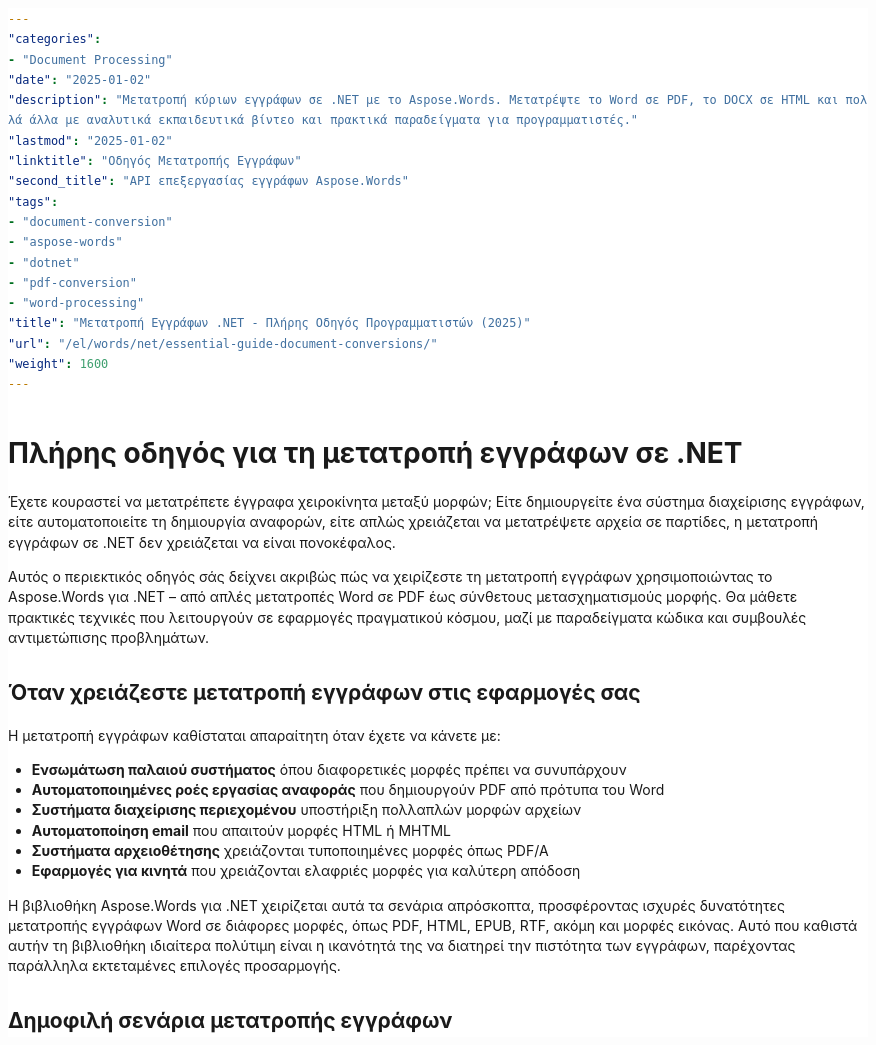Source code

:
 ```yaml
---
"categories":
- "Document Processing"
"date": "2025-01-02"
"description": "Μετατροπή κύριων εγγράφων σε .NET με το Aspose.Words. Μετατρέψτε το Word σε PDF, το DOCX σε HTML και πολλά άλλα με αναλυτικά εκπαιδευτικά βίντεο και πρακτικά παραδείγματα για προγραμματιστές."
"lastmod": "2025-01-02"
"linktitle": "Οδηγός Μετατροπής Εγγράφων"
"second_title": "API επεξεργασίας εγγράφων Aspose.Words"
"tags":
- "document-conversion"
- "aspose-words"
- "dotnet"
- "pdf-conversion"
- "word-processing"
"title": "Μετατροπή Εγγράφων .NET - Πλήρης Οδηγός Προγραμματιστών (2025)"
"url": "/el/words/net/essential-guide-document-conversions/"
"weight": 1600
---
```


# Πλήρης οδηγός για τη μετατροπή εγγράφων σε .NET

Έχετε κουραστεί να μετατρέπετε έγγραφα χειροκίνητα μεταξύ μορφών; Είτε δημιουργείτε ένα σύστημα διαχείρισης εγγράφων, είτε αυτοματοποιείτε τη δημιουργία αναφορών, είτε απλώς χρειάζεται να μετατρέψετε αρχεία σε παρτίδες, η μετατροπή εγγράφων σε .NET δεν χρειάζεται να είναι πονοκέφαλος.

Αυτός ο περιεκτικός οδηγός σάς δείχνει ακριβώς πώς να χειρίζεστε τη μετατροπή εγγράφων χρησιμοποιώντας το Aspose.Words για .NET – από απλές μετατροπές Word σε PDF έως σύνθετους μετασχηματισμούς μορφής. Θα μάθετε πρακτικές τεχνικές που λειτουργούν σε εφαρμογές πραγματικού κόσμου, μαζί με παραδείγματα κώδικα και συμβουλές αντιμετώπισης προβλημάτων.

## Όταν χρειάζεστε μετατροπή εγγράφων στις εφαρμογές σας

Η μετατροπή εγγράφων καθίσταται απαραίτητη όταν έχετε να κάνετε με:

- **Ενσωμάτωση παλαιού συστήματος** όπου διαφορετικές μορφές πρέπει να συνυπάρχουν
- **Αυτοματοποιημένες ροές εργασίας αναφοράς** που δημιουργούν PDF από πρότυπα του Word  
- **Συστήματα διαχείρισης περιεχομένου** υποστήριξη πολλαπλών μορφών αρχείων
- **Αυτοματοποίηση email** που απαιτούν μορφές HTML ή MHTML
- **Συστήματα αρχειοθέτησης** χρειάζονται τυποποιημένες μορφές όπως PDF/A
- **Εφαρμογές για κινητά** που χρειάζονται ελαφριές μορφές για καλύτερη απόδοση

Η βιβλιοθήκη Aspose.Words για .NET χειρίζεται αυτά τα σενάρια απρόσκοπτα, προσφέροντας ισχυρές δυνατότητες μετατροπής εγγράφων Word σε διάφορες μορφές, όπως PDF, HTML, EPUB, RTF, ακόμη και μορφές εικόνας. Αυτό που καθιστά αυτήν τη βιβλιοθήκη ιδιαίτερα πολύτιμη είναι η ικανότητά της να διατηρεί την πιστότητα των εγγράφων, παρέχοντας παράλληλα εκτεταμένες επιλογές προσαρμογής.

## Δημοφιλή σενάρια μετατροπής εγγράφων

- - - - -

- [The task]: The entries above hold the needed span. Transcribe exactly the lines from the one with "Αυτός ο περιεκτικός" to the one with "Η μετατροπή εγγράφων καθίσταται", both included.

- [Written reply]:
Αυτός ο περιεκτικός οδηγός σάς δείχνει ακριβώς πώς να χειρίζεστε τη μετατροπή εγγράφων χρησιμοποιώντας το Aspose.Words για .NET – από απλές μετατροπές Word σε PDF έως σύνθετους μετασχηματισμούς μορφής. Θα μάθετε πρακτικές τεχνικές που λειτουργούν σε εφαρμογές πραγματικού κόσμου, μαζί με παραδείγματα κώδικα και συμβουλές αντιμετώπισης προβλημάτων.

## Όταν χρειάζεστε μετατροπή εγγράφων στις εφαρμογές σας

Η μετατροπή εγγράφων καθίσταται απαραίτητη όταν έχετε να κάνετε με:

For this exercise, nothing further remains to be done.